Identify whether the study design is experimental or observational. Support your identification with examples from the study.

Background:Nurses who work the night shift often experience high levels of sleepiness. Napping has been adopted as an effective countermeasure to sleepiness and fatigue in other safety-sensitive industries, but has not had widespread acceptance in nursing.

Purpose:To assess the barriers to successful implementation of night-shift naps and to describe the nap experiences of night-shift nurses who took naps.

Methods:In this two-hospital pilot implementation project, napping on the night shift was offered to six nursing units for which the executive nursing leadership had given approval. Unit nurse managers' approval was sought, and where granted, further explanation was given to the unit's staff nurses. A nap experience form, which included the Karolinska Sleepiness Scale, was used to assess pre-nap sleepiness level, nap duration and perceived sleep experience, post-nap sleep inertia, and the perceived helpfulness of the nap. Nurse managers and staff nurses were also interviewed at the end of the three-month study period.

DATA SHOWN:
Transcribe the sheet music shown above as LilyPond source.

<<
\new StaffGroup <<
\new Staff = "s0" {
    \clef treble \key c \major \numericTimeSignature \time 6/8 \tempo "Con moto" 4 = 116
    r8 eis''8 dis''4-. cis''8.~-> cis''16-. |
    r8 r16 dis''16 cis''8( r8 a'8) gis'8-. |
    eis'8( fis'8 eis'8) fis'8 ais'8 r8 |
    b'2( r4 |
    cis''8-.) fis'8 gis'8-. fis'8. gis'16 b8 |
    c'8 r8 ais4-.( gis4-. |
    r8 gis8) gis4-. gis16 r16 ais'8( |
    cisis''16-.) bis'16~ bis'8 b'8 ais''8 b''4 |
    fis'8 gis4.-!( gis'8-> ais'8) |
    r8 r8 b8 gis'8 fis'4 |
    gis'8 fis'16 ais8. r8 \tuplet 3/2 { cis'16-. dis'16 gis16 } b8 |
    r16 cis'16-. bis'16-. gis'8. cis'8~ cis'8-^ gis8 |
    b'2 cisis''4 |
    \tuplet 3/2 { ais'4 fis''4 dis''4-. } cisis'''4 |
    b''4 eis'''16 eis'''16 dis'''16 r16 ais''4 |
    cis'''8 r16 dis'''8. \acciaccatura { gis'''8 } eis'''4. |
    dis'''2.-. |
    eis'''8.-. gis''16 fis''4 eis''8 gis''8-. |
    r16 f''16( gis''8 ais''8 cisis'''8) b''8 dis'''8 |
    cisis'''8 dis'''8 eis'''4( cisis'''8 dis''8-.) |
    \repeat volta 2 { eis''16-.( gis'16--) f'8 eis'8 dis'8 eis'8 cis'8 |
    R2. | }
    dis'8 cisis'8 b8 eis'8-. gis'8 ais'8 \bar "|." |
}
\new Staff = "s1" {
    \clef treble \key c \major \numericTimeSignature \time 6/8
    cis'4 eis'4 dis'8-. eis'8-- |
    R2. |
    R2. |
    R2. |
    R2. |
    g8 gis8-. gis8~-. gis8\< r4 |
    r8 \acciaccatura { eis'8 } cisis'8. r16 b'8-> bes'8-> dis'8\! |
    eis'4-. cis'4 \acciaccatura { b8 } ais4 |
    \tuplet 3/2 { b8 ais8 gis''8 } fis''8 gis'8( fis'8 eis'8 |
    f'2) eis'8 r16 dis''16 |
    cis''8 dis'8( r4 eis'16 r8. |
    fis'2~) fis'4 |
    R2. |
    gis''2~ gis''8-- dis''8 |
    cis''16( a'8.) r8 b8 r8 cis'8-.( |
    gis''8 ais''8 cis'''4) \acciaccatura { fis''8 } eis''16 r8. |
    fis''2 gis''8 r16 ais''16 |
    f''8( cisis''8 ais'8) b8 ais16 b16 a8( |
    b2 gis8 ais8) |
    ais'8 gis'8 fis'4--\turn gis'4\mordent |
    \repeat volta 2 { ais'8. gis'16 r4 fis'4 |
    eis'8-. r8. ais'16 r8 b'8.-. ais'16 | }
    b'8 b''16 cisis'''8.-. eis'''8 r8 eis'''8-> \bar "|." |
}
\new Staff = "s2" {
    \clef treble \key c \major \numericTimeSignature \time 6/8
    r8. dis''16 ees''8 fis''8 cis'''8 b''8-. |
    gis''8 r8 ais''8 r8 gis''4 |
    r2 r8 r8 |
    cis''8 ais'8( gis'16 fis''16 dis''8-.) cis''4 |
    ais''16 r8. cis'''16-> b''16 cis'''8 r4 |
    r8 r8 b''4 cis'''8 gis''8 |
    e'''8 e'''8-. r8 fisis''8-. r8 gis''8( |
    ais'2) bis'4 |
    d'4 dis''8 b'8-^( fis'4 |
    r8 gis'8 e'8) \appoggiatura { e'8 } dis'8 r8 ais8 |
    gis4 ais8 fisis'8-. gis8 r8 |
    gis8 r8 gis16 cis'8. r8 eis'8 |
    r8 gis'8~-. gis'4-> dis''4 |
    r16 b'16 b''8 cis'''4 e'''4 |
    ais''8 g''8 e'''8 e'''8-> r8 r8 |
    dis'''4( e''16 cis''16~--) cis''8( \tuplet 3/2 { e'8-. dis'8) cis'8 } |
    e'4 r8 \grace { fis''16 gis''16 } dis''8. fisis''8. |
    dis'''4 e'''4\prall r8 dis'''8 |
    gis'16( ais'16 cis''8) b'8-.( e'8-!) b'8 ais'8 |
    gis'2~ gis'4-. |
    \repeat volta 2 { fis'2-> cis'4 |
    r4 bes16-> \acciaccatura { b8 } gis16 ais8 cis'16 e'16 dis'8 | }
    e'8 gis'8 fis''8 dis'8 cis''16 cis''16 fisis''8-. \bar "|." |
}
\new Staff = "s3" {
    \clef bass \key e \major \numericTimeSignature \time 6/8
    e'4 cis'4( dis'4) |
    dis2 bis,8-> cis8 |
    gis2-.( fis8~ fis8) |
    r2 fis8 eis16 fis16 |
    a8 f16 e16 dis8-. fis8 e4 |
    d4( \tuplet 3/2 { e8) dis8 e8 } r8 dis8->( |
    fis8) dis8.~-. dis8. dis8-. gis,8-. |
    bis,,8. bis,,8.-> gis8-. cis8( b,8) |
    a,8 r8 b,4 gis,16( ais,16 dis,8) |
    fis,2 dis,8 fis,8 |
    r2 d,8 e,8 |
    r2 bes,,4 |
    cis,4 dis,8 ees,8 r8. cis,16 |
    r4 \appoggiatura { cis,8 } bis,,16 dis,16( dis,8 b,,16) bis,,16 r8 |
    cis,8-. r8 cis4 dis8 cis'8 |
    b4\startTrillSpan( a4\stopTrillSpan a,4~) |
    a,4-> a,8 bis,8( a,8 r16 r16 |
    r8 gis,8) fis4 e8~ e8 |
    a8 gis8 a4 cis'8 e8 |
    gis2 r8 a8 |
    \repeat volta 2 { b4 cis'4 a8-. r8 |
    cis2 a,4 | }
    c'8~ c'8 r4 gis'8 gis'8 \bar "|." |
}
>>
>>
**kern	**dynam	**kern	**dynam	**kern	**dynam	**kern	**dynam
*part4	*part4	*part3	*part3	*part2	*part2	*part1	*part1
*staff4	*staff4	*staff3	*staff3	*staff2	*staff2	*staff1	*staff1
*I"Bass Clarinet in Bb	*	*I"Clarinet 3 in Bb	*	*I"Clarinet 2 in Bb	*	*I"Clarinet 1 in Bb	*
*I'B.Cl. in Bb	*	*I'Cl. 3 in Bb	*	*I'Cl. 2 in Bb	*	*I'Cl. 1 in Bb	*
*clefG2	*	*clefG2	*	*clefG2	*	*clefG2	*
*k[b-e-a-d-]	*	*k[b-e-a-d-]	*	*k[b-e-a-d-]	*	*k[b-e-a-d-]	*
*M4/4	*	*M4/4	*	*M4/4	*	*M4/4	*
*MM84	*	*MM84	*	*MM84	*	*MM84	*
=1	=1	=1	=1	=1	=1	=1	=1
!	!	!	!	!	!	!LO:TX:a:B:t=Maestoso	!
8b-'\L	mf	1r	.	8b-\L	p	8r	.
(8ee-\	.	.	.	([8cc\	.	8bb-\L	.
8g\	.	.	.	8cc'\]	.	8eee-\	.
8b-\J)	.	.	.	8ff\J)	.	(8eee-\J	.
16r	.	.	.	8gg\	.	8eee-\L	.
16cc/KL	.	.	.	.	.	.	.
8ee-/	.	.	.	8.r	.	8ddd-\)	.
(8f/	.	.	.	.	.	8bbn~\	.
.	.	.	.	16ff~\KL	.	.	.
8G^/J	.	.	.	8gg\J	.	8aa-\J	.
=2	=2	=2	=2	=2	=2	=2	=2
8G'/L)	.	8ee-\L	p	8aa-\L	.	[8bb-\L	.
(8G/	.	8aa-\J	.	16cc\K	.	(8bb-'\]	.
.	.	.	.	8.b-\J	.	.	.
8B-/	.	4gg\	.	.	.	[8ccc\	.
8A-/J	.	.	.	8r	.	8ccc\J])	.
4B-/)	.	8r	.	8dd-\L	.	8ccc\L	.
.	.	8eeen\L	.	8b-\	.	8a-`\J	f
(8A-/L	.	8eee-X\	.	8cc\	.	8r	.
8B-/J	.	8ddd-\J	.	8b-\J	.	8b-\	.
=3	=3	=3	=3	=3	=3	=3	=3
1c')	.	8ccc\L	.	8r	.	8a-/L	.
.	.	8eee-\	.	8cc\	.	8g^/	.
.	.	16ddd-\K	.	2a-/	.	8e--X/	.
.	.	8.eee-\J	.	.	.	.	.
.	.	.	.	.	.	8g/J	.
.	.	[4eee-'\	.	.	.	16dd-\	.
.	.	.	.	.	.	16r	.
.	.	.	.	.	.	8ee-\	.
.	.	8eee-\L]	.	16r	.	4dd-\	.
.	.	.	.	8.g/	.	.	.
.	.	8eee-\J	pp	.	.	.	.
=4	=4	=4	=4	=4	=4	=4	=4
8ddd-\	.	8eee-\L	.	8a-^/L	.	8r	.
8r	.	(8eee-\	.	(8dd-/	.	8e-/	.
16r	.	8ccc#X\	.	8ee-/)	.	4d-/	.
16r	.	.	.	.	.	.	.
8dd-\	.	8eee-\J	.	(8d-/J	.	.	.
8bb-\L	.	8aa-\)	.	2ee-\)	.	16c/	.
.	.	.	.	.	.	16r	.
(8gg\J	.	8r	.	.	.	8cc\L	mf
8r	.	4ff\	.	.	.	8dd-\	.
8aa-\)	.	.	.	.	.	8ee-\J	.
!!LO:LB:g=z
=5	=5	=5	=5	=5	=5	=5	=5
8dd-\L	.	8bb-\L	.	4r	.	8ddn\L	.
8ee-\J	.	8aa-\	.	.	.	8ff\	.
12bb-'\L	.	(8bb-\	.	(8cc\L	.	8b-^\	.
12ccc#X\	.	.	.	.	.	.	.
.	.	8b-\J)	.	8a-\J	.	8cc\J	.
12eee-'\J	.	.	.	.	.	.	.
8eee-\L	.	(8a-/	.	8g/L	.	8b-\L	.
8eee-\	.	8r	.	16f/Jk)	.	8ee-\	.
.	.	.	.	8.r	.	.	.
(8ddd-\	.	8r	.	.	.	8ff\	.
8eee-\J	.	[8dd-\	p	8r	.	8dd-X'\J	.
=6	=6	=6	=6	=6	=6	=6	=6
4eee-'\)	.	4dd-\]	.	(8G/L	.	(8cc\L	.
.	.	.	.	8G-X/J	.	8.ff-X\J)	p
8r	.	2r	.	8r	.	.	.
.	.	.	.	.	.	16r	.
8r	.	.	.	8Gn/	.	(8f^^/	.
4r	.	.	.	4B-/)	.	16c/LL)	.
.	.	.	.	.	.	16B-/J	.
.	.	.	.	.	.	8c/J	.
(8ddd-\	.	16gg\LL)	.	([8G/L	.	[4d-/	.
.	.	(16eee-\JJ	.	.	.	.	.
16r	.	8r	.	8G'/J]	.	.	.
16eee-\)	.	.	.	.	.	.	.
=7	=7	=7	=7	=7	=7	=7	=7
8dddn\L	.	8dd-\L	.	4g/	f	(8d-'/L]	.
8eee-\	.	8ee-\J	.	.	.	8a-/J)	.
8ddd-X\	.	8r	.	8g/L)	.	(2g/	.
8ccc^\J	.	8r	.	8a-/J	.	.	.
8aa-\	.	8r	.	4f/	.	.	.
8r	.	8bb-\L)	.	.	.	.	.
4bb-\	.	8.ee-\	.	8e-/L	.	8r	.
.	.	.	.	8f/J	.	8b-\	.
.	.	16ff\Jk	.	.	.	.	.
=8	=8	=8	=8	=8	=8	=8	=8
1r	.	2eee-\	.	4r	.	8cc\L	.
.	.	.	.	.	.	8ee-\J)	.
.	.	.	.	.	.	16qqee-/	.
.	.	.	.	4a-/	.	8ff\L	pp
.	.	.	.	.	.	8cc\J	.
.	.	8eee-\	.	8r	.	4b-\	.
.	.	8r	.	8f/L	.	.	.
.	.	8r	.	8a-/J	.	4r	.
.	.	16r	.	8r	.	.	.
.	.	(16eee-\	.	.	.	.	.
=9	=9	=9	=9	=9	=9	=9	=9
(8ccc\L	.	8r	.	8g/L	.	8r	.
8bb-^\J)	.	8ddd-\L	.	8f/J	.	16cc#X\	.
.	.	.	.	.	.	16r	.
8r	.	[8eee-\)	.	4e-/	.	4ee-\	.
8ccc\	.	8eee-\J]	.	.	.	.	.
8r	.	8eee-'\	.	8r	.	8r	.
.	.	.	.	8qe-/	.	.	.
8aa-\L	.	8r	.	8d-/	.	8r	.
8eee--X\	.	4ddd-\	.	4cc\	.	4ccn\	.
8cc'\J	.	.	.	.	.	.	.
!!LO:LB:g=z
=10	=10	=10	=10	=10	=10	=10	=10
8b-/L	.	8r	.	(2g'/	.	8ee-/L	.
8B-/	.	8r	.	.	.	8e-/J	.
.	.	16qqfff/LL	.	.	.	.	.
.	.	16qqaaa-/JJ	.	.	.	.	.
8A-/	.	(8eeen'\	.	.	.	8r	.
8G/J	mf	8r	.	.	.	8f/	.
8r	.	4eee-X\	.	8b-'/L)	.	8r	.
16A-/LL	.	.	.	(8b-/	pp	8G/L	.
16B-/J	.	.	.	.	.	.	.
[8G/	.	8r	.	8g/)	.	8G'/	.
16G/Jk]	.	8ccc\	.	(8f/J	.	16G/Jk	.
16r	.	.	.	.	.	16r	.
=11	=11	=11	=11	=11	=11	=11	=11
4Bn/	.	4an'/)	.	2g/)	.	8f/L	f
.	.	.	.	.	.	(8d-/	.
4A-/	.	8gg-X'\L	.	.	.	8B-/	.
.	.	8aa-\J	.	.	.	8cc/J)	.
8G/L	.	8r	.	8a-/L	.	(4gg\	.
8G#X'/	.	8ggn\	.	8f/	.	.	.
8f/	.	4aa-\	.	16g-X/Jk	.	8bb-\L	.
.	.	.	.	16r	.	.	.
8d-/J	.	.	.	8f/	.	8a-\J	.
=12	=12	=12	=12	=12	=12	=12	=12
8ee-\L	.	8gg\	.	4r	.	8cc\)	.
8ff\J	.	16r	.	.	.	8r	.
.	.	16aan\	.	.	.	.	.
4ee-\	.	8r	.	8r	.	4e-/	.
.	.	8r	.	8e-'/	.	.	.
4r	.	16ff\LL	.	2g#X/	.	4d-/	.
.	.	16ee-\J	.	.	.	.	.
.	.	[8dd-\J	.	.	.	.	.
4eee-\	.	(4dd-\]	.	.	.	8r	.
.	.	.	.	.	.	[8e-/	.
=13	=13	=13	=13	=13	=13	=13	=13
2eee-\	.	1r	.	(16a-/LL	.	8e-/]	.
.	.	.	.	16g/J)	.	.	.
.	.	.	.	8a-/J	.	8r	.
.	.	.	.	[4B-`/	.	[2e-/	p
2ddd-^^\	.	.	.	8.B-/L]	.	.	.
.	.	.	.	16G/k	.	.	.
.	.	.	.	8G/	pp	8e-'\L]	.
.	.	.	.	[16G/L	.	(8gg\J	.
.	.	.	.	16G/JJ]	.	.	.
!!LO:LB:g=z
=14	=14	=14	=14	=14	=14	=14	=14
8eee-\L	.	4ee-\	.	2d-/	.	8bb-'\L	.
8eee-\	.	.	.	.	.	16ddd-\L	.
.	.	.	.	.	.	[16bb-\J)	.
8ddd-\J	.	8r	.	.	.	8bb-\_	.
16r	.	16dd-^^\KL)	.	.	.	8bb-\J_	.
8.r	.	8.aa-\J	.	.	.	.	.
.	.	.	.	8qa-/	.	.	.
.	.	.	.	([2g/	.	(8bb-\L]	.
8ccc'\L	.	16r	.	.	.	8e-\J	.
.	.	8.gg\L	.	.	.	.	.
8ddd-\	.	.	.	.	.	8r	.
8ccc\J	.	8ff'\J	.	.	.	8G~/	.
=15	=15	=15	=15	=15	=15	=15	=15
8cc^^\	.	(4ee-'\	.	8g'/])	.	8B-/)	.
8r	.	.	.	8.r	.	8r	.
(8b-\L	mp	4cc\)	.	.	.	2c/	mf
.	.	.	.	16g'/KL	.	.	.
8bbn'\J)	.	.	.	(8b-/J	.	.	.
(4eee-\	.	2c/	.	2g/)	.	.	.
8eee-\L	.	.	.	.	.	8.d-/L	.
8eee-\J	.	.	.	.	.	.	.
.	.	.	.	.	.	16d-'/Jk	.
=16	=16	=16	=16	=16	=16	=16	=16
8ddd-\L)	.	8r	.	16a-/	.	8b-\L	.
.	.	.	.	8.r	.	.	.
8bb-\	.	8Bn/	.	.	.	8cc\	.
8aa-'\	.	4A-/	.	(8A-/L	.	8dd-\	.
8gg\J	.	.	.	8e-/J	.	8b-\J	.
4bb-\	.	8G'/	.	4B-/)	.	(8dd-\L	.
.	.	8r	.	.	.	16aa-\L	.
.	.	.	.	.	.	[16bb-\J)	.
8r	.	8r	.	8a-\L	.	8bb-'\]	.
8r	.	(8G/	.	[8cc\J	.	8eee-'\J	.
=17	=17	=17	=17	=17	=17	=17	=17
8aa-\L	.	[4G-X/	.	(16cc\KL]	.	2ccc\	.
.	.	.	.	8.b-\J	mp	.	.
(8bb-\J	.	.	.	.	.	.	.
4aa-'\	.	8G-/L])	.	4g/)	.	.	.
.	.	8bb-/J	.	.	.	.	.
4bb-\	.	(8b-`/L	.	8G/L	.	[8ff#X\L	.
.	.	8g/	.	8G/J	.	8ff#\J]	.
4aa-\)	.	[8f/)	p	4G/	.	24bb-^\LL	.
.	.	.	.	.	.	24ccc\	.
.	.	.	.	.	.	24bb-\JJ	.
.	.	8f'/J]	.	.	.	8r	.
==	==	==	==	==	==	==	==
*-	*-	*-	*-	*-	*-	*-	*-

EXERCISE GOAL: Extend the summary of the night-shift nursing nap study, picking up after its last sentence about interviewing nurse managers and staff nurses.

RESULT OF THE TASK:
Results:Successful implementation occurred on only one of the six units, with partial success seen on a second unit. Barriers primarily occurred at the point of seeking the unit nurse managers' approval. On the successful unit, 153 30-minutes naps were taken during the study period. A high level of sleepiness was present at the beginning of 44% of the naps. For more than half the naps, nurses reported achieving either light (43%) or deep (14%) sleep. Sleep inertia was rare. The average score of helpfulness of napping was high (7.3 on a 1-to-10 scale). Nurses who napped reported being less drowsy while driving home after their shift.

Conclusion:These data suggest that when barriers to napping are overcome, napping on the night shift is feasible and can reduce nurses' workplace sleepiness and drowsy driving on the way home. Addressing nurse managers' perceptions of and concerns about napping may be essential to successful implementation.

METHODS Setting.This pilot study of a napping implementation project was one component of a study of fatigue risk management implementation initiatives in two mid-Atlantic hospitals. One is a 380-bed community teaching hospital, and the other a 313-bed children's hospital. Both hospitals have received Magnet recognition from the American Nurses Credentialing Center. Procedures.Initial study approval was obtained from the directors of nursing research, the nursing research councils, and the vice presidents for nursing at each hospital. Approval was also obtained from each hospital's institutional review board (IRB) and from the University of Maryland's IRB. Six nursing units were then selected collaboratively by the nursing research directors and executive nursing leadership. Unit selection took place between October 2011 and May 2012. The selected units included medical-surgical, critical care, and ED units.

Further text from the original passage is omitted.